[jira] [Updated] (NIFI-7940) Create a ScriptedPartitionRecord

Mark Payne (Jira) Thu, 22 Oct 2020 07:05:03 -0700


     [ 
https://issues.apache.org/jira/browse/NIFI-7940?page=com.atlassian.jira.plugin.system.issuetabpanels:all-tabpanel
 ]


Mark Payne updated NIFI-7940:
-----------------------------
    Description: 
In 1.12.0, we introduced the ScriptedTransformRecord. This has worked very well 
for many different transformations that are simple in code but very difficult 
with the DSL's that NiFi supports. In addition to transforming records, another 
use case that can be made dramatically easier with scripting is partitioning 
records.

The PartitionRecord processor is very powerful and easy to use, but RecordPath 
is somewhat limited in the functions that it provides. For example, recently in 
the Apache Slack channel, we had someone asking about how to route data based 
on whether or not the "timestamp" field matches a given regular expression. 
Attempts were made using QueryRecord with RPATH but that didn't work because 
the timestamp field is a top-level field, not a Record. Tried using 
UpdateRecord but that failed because the matchesRegex function of RecordPath is 
a predicate so can't be used to partition on. Eventually a pattern was found 
with QueryRecord using the `SIMILAR TO` but that function does not support for 
regular expressions.

A Scripted processor would likely make this far more trivial to handle. This 
processor should be focused around making it dead simple to partition (and 
subsequently route based on added attributes) records with a scripting 
language. So, it will be important, like ScriptedTransformRecord, to make the 
processor geared more toward ease of use than being given the full power of 
FlowFiles, sessions, etc.

The script should have the same bindings as ScriptedTransformRecord:
 * attributes
 * log
 * record
 * recordIndex

Unlike ScriptedTransformRecord, though, the ScriptedPartitionRecord should 
return one of three things:
 * A string (or a primitive value such as an int, that can be turned into a 
String) representing the partition for the Record
 * A collection of strings/primitives representing multiple partitions that the 
Record should go to (indicating that the Record should be added to multiple 
Record Writers)
 * A null value or an empty collection indicating that the Record should be 
dropped.

The processor should then write the Record to a FlowFile for each of the 
Partitions returned. For each outbound FlowFile, an attribute should be added 
indicating the partition for that FlowFile for easy follow-on routing via 
RouteOnAttribute, etc.

The processor should keep a counter for how many Records were dropped.

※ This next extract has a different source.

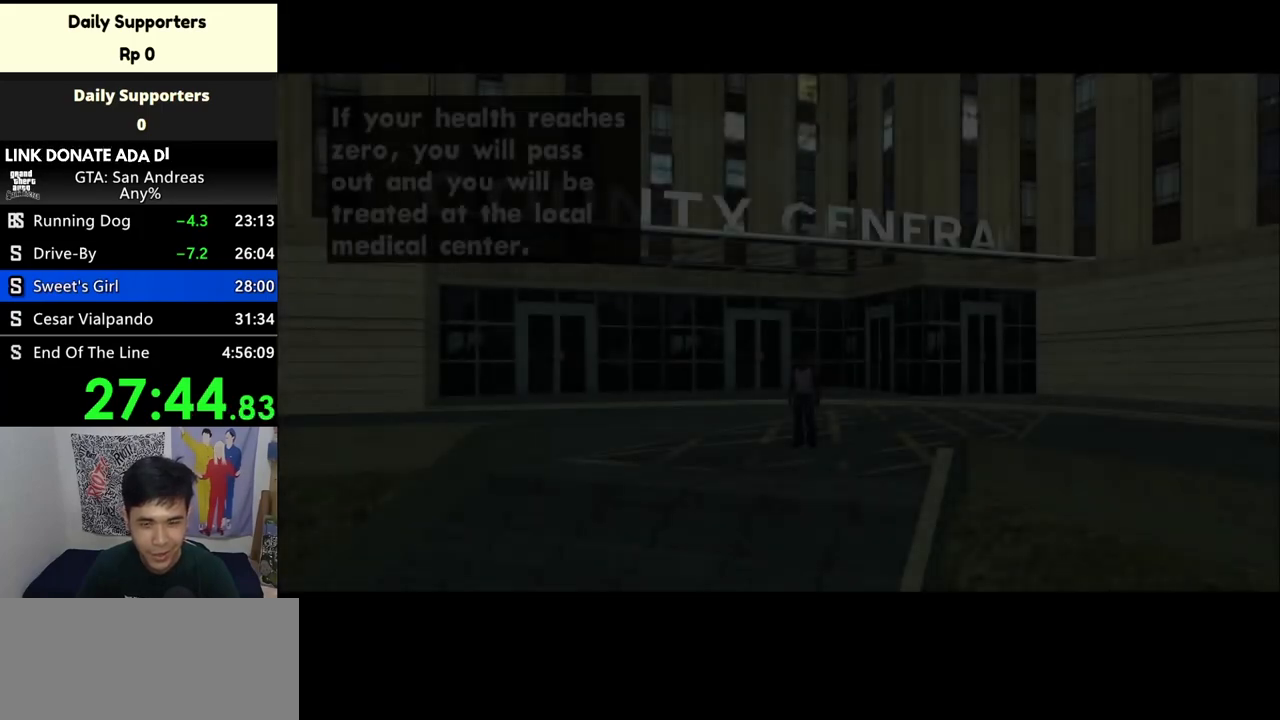
{"keys": [], "mouse": [], "events": [[133, "escape", "down"], [233, "escape", "up"]]}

The processor should keep counters for how many Records were routed to each 
Partition.

The processor should include additionalDetails.html to provide sufficient 
documentation. Similar to ScriptedTransformRecord, the documentation should 
include several examples, spanning at least Groovy and Python (since those are 
by far the most often used languages we see used in script processors). Each 
example provided in the additionalDetails.html should also have an accompanying 
unit test to verify the behavior.

Given the similarities to the ScriptedTransformRecord processor, there's a high 
likelihood that the ScriptedTransformRecord processor could be refactored into 
an AbstractScriptedRecord processor with both ScriptedTransformRecord and 
ScriptedPartitionRecord extending from it.

  was:
In 1.12.0, we introduced the ScriptedTransformRecord. This has worked very well 
for many different transformations that are simple in code but very difficult 
with the DSL's that NiFi supports. In addition to transforming records, another 
use case that can be made dramatically easier with scripting is partitioning 
records.

The PartitionRecord processor is very powerful and easy to use, but RecordPath 
is somewhat limited in the functions that it provides. For example, recently in 
the Apache Slack channel, we had someone asking about how to route data based 
on whether or not the "timestamp" field matches a given regular expression. 
Attempts were made using QueryRecord with RPATH but that didn't work because 
the timestamp field is a top-level field, not a Record. Tried using 
UpdateRecord but that failed because the matchesRegex function of RecordPath is 
a predicate so can't be used to partition on. Eventually a pattern was found 
with QueryRecord using the `SIMILAR TO` but that function does not support for 
regular expressions.

A Scripted processor would likely make this far more trivial to handle. This 
processor should be focused around making it dead simple to partition (and 
subsequently route based on added attributes) records with a scripting 
language. So, it will be important, like ScriptedTransformRecord, to make the 
processor geared more toward ease of use than being given the full power of 
FlowFiles, sessions, etc.

The script should have the same bindings as ScriptedTransformRecord:
 * attributes
 * log
 * record
 * recordIndex

Unlike ScriptedTransformRecord, though, the ScriptedPartitionRecord should 
return one of three things:
 * A string (or a primitive value such as an int, that can be turned into a 
String) representing the partition for the Record
 * A collection of strings/primitives representing multiple partitions that the 
Record should go to (indicating that the Record should be added to multiple 
Record Writers)
 * A null value or an empty collection indicating that the Record should be 
dropped.

The processor should then write the Record to a FlowFile for each of the 
Partitions returned. For each outbound FlowFile, an attribute should be added 
indicating the partition for that FlowFile for easy follow-on routing via 
RouteOnAttribute, etc.

The processor should keep a counter for how many Records were dropped.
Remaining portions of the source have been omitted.